I’ve frequently found that resources covering LDA are difficult to understand. They are often excessively technical and amount to being a cobbled collection of calculus derivations. The resources that are easier to follow are high level overviews so you get the idea of what LDA accomplishes, but you never fully grasp how it works.
This book focuses on LDA for inference via Gibbs Sampling and attempts to provide a comprehensive overview of both the high level and granular components of LDA. To aid in understanding both LDA and Gibbs sampling, all probability distributions used in LDA will be reviewed along with a variety of different approaches for parameter estimation. Following the introduction of these components, LDA will be presented as a generative model. This will lay the groundwork for understanding how LDA can be used for the inference of topics in a corpus.

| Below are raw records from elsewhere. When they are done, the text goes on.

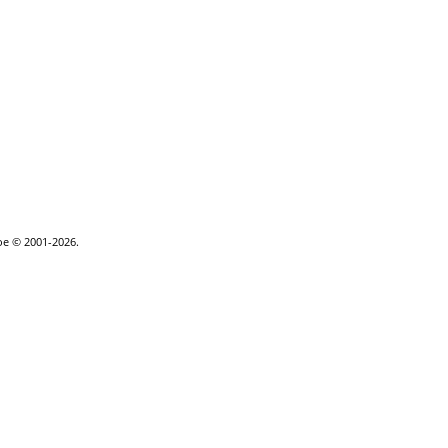
goe © 2001-2026.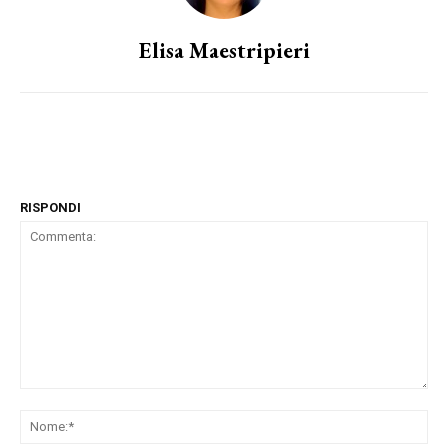
Elisa Maestripieri
RISPONDI
Commenta:
No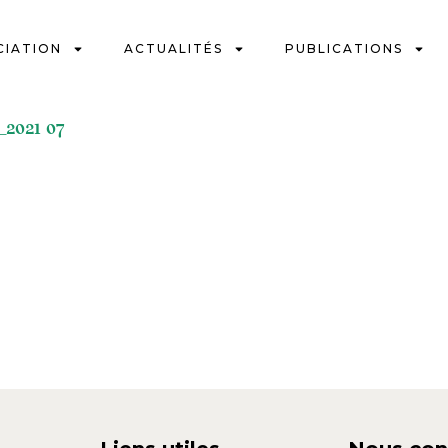
CIATION
ACTUALITÉS
PUBLICATIONS
_2021 07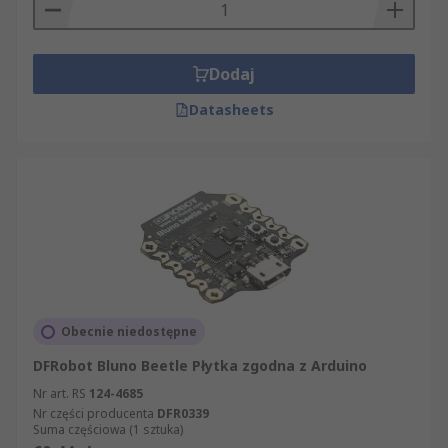
Dodaj
Datasheets
Obecnie niedostępne
DFRobot Bluno Beetle Płytka zgodna z Arduino
Nr art. RS
124-4685
Nr części producenta
DFR0339
Suma częściowa (1 sztuka)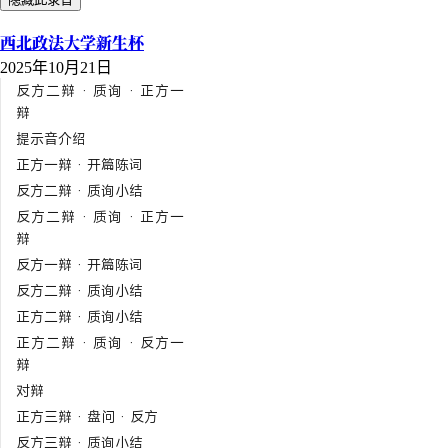
西北政法大学新生杯
2025年10月21日
反方二辩 · 质询 · 正方一
辩
提示音介绍
正方一辩 · 开篇陈词
反方二辩 · 质询小结
反方二辩 · 质询 · 正方一
辩
反方一辩 · 开篇陈词
反方二辩 · 质询小结
正方二辩 · 质询小结
正方二辩 · 质询 · 反方一
辩
对辩
正方三辩 · 盘问 · 反方
反方三辩 · 质询小结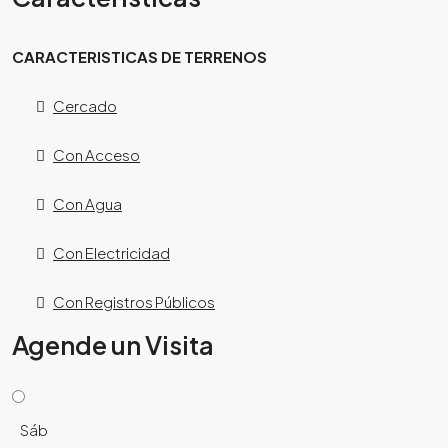
CARACTERISTICAS DE TERRENOS
Cercado
Con Acceso
Con Agua
Con Electricidad
Con Registros Públicos
Agende un Visita
Sáb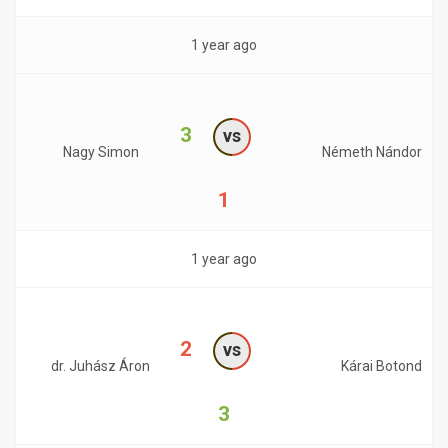
1 year ago
3
vs
Nagy Simon
Németh Nándor
1
1 year ago
2
vs
dr. Juhász Áron
Kárai Botond
3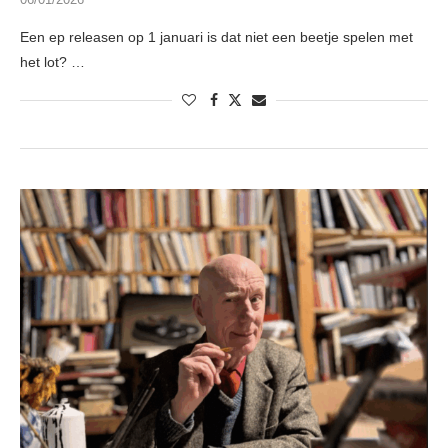
Een ep releasen op 1 januari is dat niet een beetje spelen met
het lot? …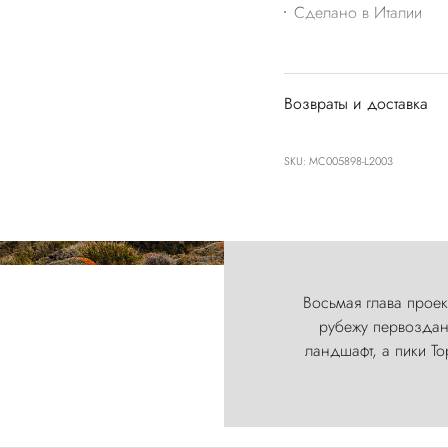
Сделано в Италии
Возвраты и доставка
SKU: MC005898-L2003
Восьмая глава проект
рубежу первозданн
ландшафт, а пики Т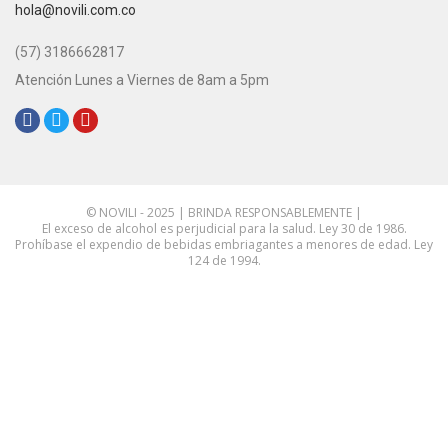
hola@novili.com.co
Teléfono:
(57) 3186662817
Atención Lunes a Viernes de 8am a 5pm
Redes Sociales:
© NOVILI - 2025 | BRINDA RESPONSABLEMENTE |
El exceso de alcohol es perjudicial para la salud. Ley 30 de 1986.
Prohíbase el expendio de bebidas embriagantes a menores de edad. Ley
124 de 1994.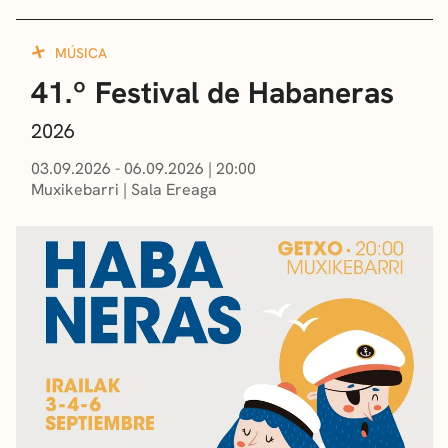
MÚSICA
41.º Festival de Habaneras
2026
03.09.2026 - 06.09.2026
|
20:00
Muxikebarri
|
Sala Ereaga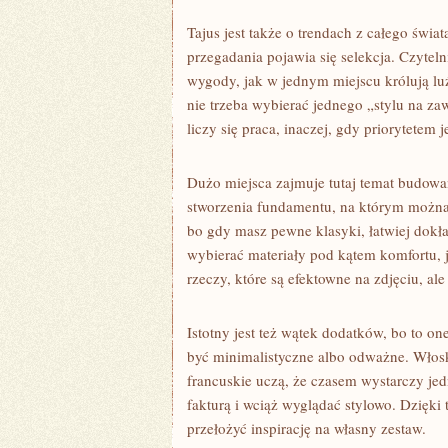
Tajus jest także o trendach z całego świa
przegadania pojawia się selekcja. Czytel
wygody, jak w jednym miejscu królują luź
nie trzeba wybierać jednego „stylu na z
liczy się praca, inaczej, gdy priorytetem 
Dużo miejsca zajmuje tutaj temat budowa
stworzenia fundamentu, na którym można o
bo gdy masz pewne klasyki, łatwiej dokł
wybierać materiały pod kątem komfortu, j
rzeczy, które są efektowne na zdjęciu, al
Istotny jest też wątek dodatków, bo to one
być minimalistyczne albo odważne. Włoski
francuskie uczą, że czasem wystarczy jedn
fakturą i wciąż wyglądać stylowo. Dzięki t
przełożyć inspirację na własny zestaw.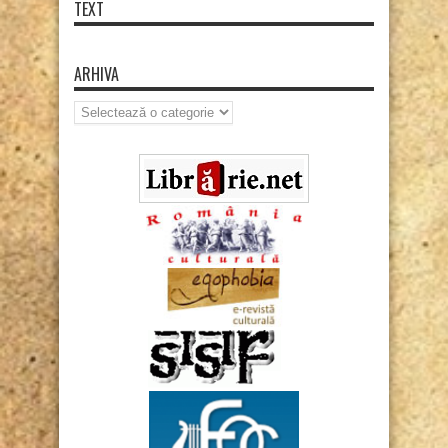
TEXT
ARHIVA
Arhiva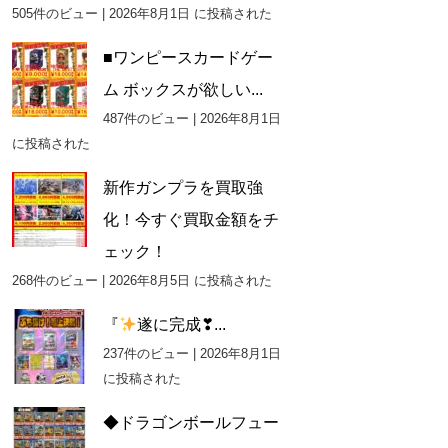
505件のビュー
|
2026年8月1日 に投稿された
■ワンピースカードゲー
ム ボックスが欲しい...
487件のビュー
|
2026年8月1日
に投稿された
新作ガンプラを買取強
化！今すぐ買取金額をチ
ェック！
268件のビュー
|
2026年8月5日 に投稿された
『
遂に完成❣...
237件のビュー
|
2026年8月1日
に投稿された
◆ドラゴンボールフュー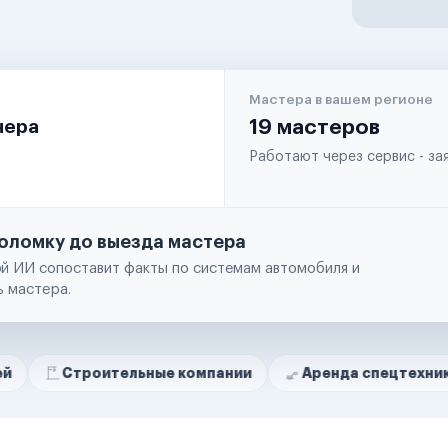
Мастера в вашем регионе
чера
19 мастеров
Работают через сервис - з
оломку до выезда мастера
й ИИ сопоставит факты по системам автомобиля и
ь мастера.
роительные компании
Аренда спецтехники
Рем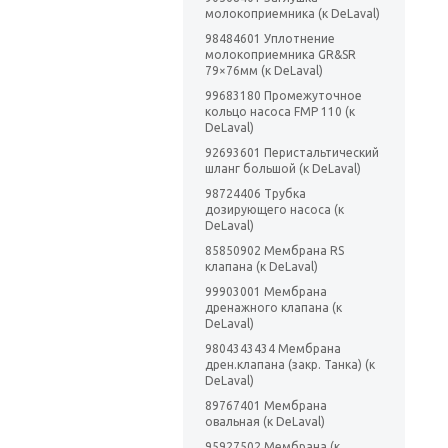
молокоприемника (к DeLaval)
98484601 Уплотнение
молокоприемника GR&SR
79×76мм (к DeLaval)
99683180 Промежуточное
кольцо насоса FMP 110 (к
DeLaval)
92693601 Перистальтический
шланг большой (к DeLaval)
98724406 Трубка
дозирующего насоса (к
DeLaval)
85850902 Мембрана RS
клапана (к DeLaval)
99903001 Мембрана
дренажного клапана (к
DeLaval)
9804343434 Мембрана
дрен.клапана (закр. Танка) (к
DeLaval)
89767401 Мембрана
овальная (к DeLaval)
95927502 Мембрана (к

I have tried my best to relay an explanation of LDA that fills in the gaps and questions that are sometimes left out of publications. The book contains many code examples, but I do not shy away from walking through mathematical derivations. Where applicable I state mathematical properties used in the derivations so that the reader doesn’t have to ‘take my word for it’, but instead can go from A to B on their own. You will find code examples written in R in the case you would like to try them out at home. I will warn you that my implementation of LDA is not optimized and if you are doing analysis for any reason other than trying to learn, I would suggest using one of the many great peices of open source software available: Mallet, Gensim, LDA(R), topicmodels(R), and scikit.